Please copy all of the entries exactly, but drop every picture.

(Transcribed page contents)
# # # # # # #

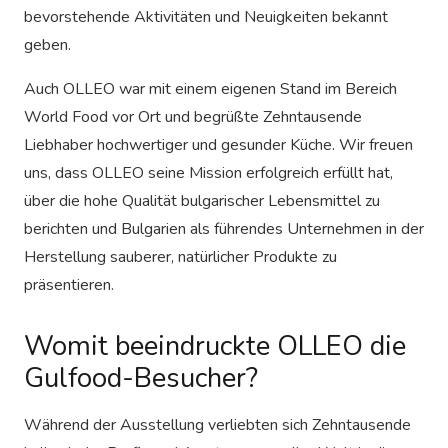
bevorstehende Aktivitäten und Neuigkeiten bekannt
geben.
Auch OLLEO war mit einem eigenen Stand im Bereich
World Food vor Ort und begrüßte Zehntausende
Liebhaber hochwertiger und gesunder Küche. Wir freuen
uns, dass OLLEO seine Mission erfolgreich erfüllt hat,
über die hohe Qualität bulgarischer Lebensmittel zu
berichten und Bulgarien als führendes Unternehmen in der
Herstellung sauberer, natürlicher Produkte zu
präsentieren.
Womit beeindruckte OLLEO die
Gulfood-Besucher?
Während der Ausstellung verliebten sich Zehntausende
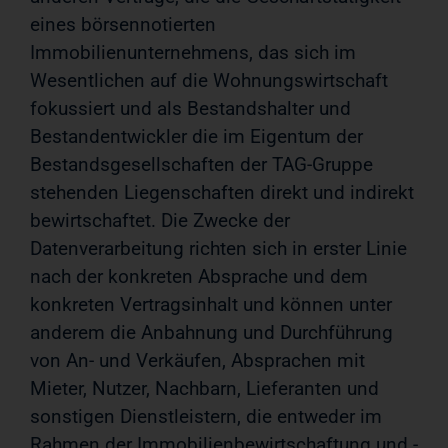
eines börsennotierten
Immobilienunternehmens, das sich im
Wesentlichen auf die Wohnungswirtschaft
fokussiert und als Bestandshalter und
Bestandentwickler die im Eigentum der
Bestandsgesellschaften der TAG-Gruppe
stehenden Liegenschaften direkt und indirekt
bewirtschaftet. Die Zwecke der
Datenverarbeitung richten sich in erster Linie
nach der konkreten Absprache und dem
konkreten Vertragsinhalt und können unter
anderem die Anbahnung und Durchführung
von An- und Verkäufen, Absprachen mit
Mieter, Nutzer, Nachbarn, Lieferanten und
sonstigen Dienstleistern, die entweder im
Rahmen der Immobilienbewirtschaftung und -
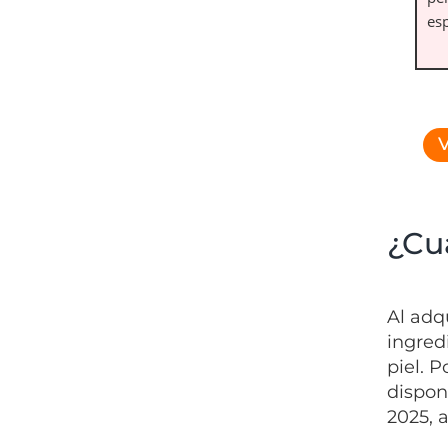
esp
V
¿Cu
Al adq
ingred
piel. 
dispon
2025, 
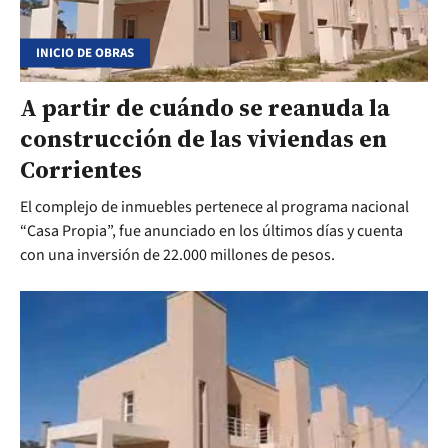
INICIO DE OBRAS
A partir de cuándo se reanuda la
construcción de las viviendas en
Corrientes
El complejo de inmuebles pertenece al programa nacional
“Casa Propia”, fue anunciado en los últimos días y cuenta
con una inversión de 22.000 millones de pesos.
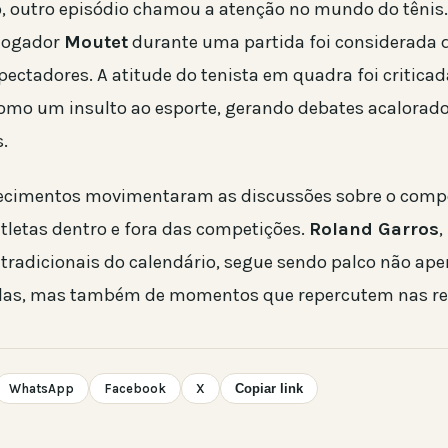
, outro episódio chamou a atenção no mundo do tênis
 jogador
Moutet
durante uma partida foi considerada 
ectadores. A atitude do tenista em quadra foi criticad
como um insulto ao esporte, gerando debates acalorado
s.
tecimentos movimentaram as discussões sobre o comp
letas dentro e fora das competições.
Roland Garros
,
 tradicionais do calendário, segue sendo palco não ap
das, mas também de momentos que repercutem nas red
WhatsApp
Facebook
X
Copiar link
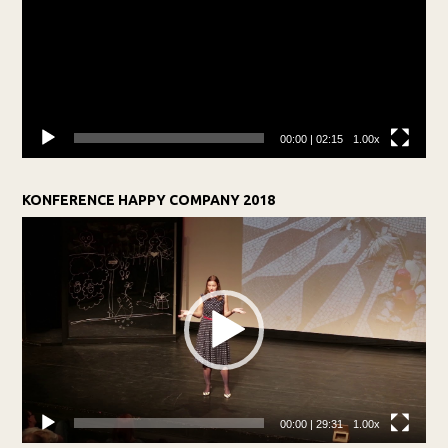
00:00
|
02:15
1.00x
KONFERENCE HAPPY COMPANY 2018
Video
přehrávač
00:00
|
29:31
1.00x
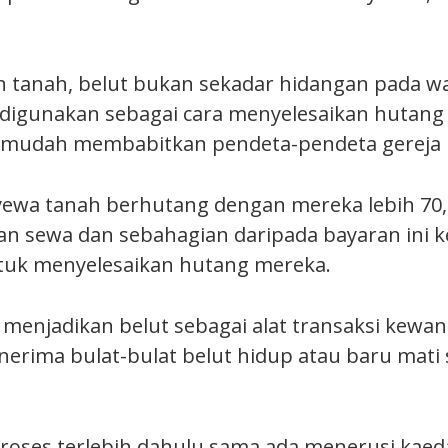
n tanah, belut bukan sekadar hidangan pada w
a digunakan sebagai cara menyelesaikan hutan
g mudah membabitkan pendeta-pendeta gereja
wa tanah berhutang dengan mereka lebih 70,0
an sewa dan sebahagian daripada bayaran ini
tuk menyelesaikan hutang mereka.
enjadikan belut sebagai alat transaksi kewa
rima bulat-bulat belut hidup atau baru mati 
proses terlebih dahulu sama ada menerusi kae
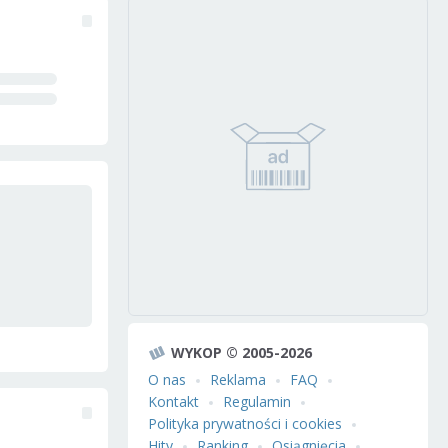
WYKOP © 2005-2026
O nas
Reklama
FAQ
Kontakt
Regulamin
Polityka prywatności i cookies
Hity
Ranking
Osiągnięcia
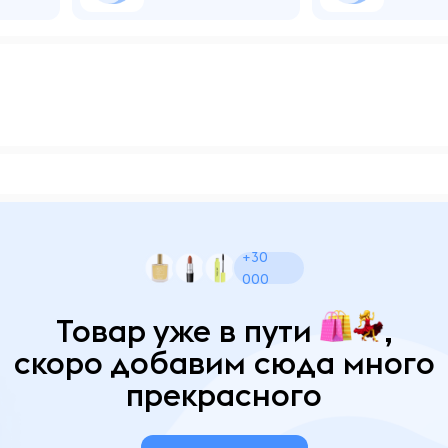
+30
000
Товар уже в пути
,
скоро добавим сюда много
прекрасного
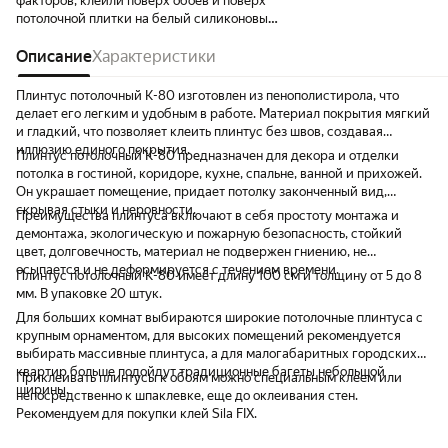
факторов, клеили поверх обоев и поверх
потолочной плитки на белый силиконовый
герметик.
Описание
Характеристики
Плинтус потолочный K-80 изготовлен из пенополистирола, что
делает его легким и удобным в работе. Материал покрытия мягкий
и гладкий, что позволяет клеить плинтус без швов, создавая
иллюзию единого покрытия.
Плинтус потолочный K-80 предназначен для декора и отделки
потолка в гостиной, коридоре, кухне, спальне, ванной и прихожей.
Он украшает помещение, придает потолку законченный вид,
скрывая стыки и неровности.
Преимущества плинтуса включают в себя простоту монтажа и
демонтажа, экологическую и пожарную безопасность, стойкий
цвет, долговечность, материал не подвержен гниению, не
осыпается и не деформируется с течением времени.
Плинтус потолочный K-80 имеет длину 100 см и толщину от 5 до 8
мм. В упаковке 20 штук.
Для больших комнат выбираются широкие потолочные плинтуса с
крупным орнаментом, для высоких помещений рекомендуется
выбирать массивные плинтуса, а для малогабаритных городских
квартир больше подойдут традиционные багеты небольшой
Приклеивать плинтусы к обоям можно специальным клеем или
ширины.
непосредственно к шпаклевке, еще до оклеивания стен.
Рекомендуем для покупки клей Sila FIX.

# # # # # # #

**ANSWER TO THIS PROBLEM**
bevorstehende Aktivitäten und Neuigkeiten bekannt
geben.
Auch OLLEO war mit einem eigenen Stand im Bereich
World Food vor Ort und begrüßte Zehntausende
Liebhaber hochwertiger und gesunder Küche. Wir freuen
uns, dass OLLEO seine Mission erfolgreich erfüllt hat,
über die hohe Qualität bulgarischer Lebensmittel zu
berichten und Bulgarien als führendes Unternehmen in der
Herstellung sauberer, natürlicher Produkte zu
präsentieren.
Womit beeindruckte OLLEO die
Gulfood-Besucher?
Während der Ausstellung verliebten sich Zehntausende
eines börsennotierten
Immobilienunternehmens, das sich im
Wesentlichen auf die Wohnungswirtschaft
fokussiert und als Bestandshalter und
Bestandentwickler die im Eigentum der
Bestandsgesellschaften der TAG-Gruppe
stehenden Liegenschaften direkt und indirekt
bewirtschaftet. Die Zwecke der
Datenverarbeitung richten sich in erster Linie
nach der konkreten Absprache und dem
konkreten Vertragsinhalt und können unter
anderem die Anbahnung und Durchführung
von An- und Verkäufen, Absprachen mit
Mieter, Nutzer, Nachbarn, Lieferanten und
sonstigen Dienstleistern, die entweder im
Rahmen der Immobilienbewirtschaftung und -
esp
V
¿Cu
Al adq
ingred
piel. 
dispon
2025, 
INICIO DE OBRAS
A partir de cuándo se reanuda la
construcción de las viviendas en
Corrientes
El complejo de inmuebles pertenece al programa nacional
“Casa Propia”, fue anunciado en los últimos días y cuenta
con una inversión de 22.000 millones de pesos.
, outro episódio chamou a atenção no mundo do tênis
 jogador
Moutet
durante uma partida foi considerada 
ectadores. A atitude do tenista em quadra foi criticad
como um insulto ao esporte, gerando debates acalorado
s.
tecimentos movimentaram as discussões sobre o comp
letas dentro e fora das competições.
Roland Garros
,
 tradicionais do calendário, segue sendo palco não ap
das, mas também de momentos que repercutem nas red
WhatsApp
Facebook
X
Copiar link
00:00
|
02:15
1.00x
KONFERENCE HAPPY COMPANY 2018
Video
přehrávač
00:00
|
29:31
1.00x
n tanah, belut bukan sekadar hidangan pada w
a digunakan sebagai cara menyelesaikan hutan
g mudah membabitkan pendeta-pendeta gereja
wa tanah berhutang dengan mereka lebih 70,0
an sewa dan sebahagian daripada bayaran ini
tuk menyelesaikan hutang mereka.
enjadikan belut sebagai alat transaksi kewa
rima bulat-bulat belut hidup atau baru mati 
proses terlebih dahulu sama ada menerusi kae
WYKOP © 2005-2026
O nas
Reklama
FAQ
Kontakt
Regulamin
Polityka prywatności i cookies
Hity
Ranking
Osiągnięcia
+30
000
Товар уже в пути
,
скоро добавим сюда много
прекрасного
факторов, клеили поверх обоев и поверх
потолочной плитки на белый силиконовый
герметик.
Описание
Характеристики
Плинтус потолочный K-80 изготовлен из пенополистирола, что
делает его легким и удобным в работе. Материал покрытия мягкий
и гладкий, что позволяет клеить плинтус без швов, создавая
иллюзию единого покрытия.
Плинтус потолочный K-80 предназначен для декора и отделки
потолка в гостиной, коридоре, кухне, спальне, ванной и прихожей.
Он украшает помещение, придает потолку законченный вид,
скрывая стыки и неровности.
Преимущества плинтуса включают в себя простоту монтажа и
демонтажа, экологическую и пожарную безопасность, стойкий
цвет, долговечность, материал не подвержен гниению, не
осыпается и не деформируется с течением времени.
Плинтус потолочный K-80 имеет длину 100 см и толщину от 5 до 8
мм. В упаковке 20 штук.
Для больших комнат выбираются широкие потолочные плинтуса с
крупным орнаментом, для высоких помещений рекомендуется
выбирать массивные плинтуса, а для малогабаритных городских
квартир больше подойдут традиционные багеты небольшой
Приклеивать плинтусы к обоям можно специальным клеем или
ширины.
непосредственно к шпаклевке, еще до оклеивания стен.
Рекомендуем для покупки клей Sila FIX.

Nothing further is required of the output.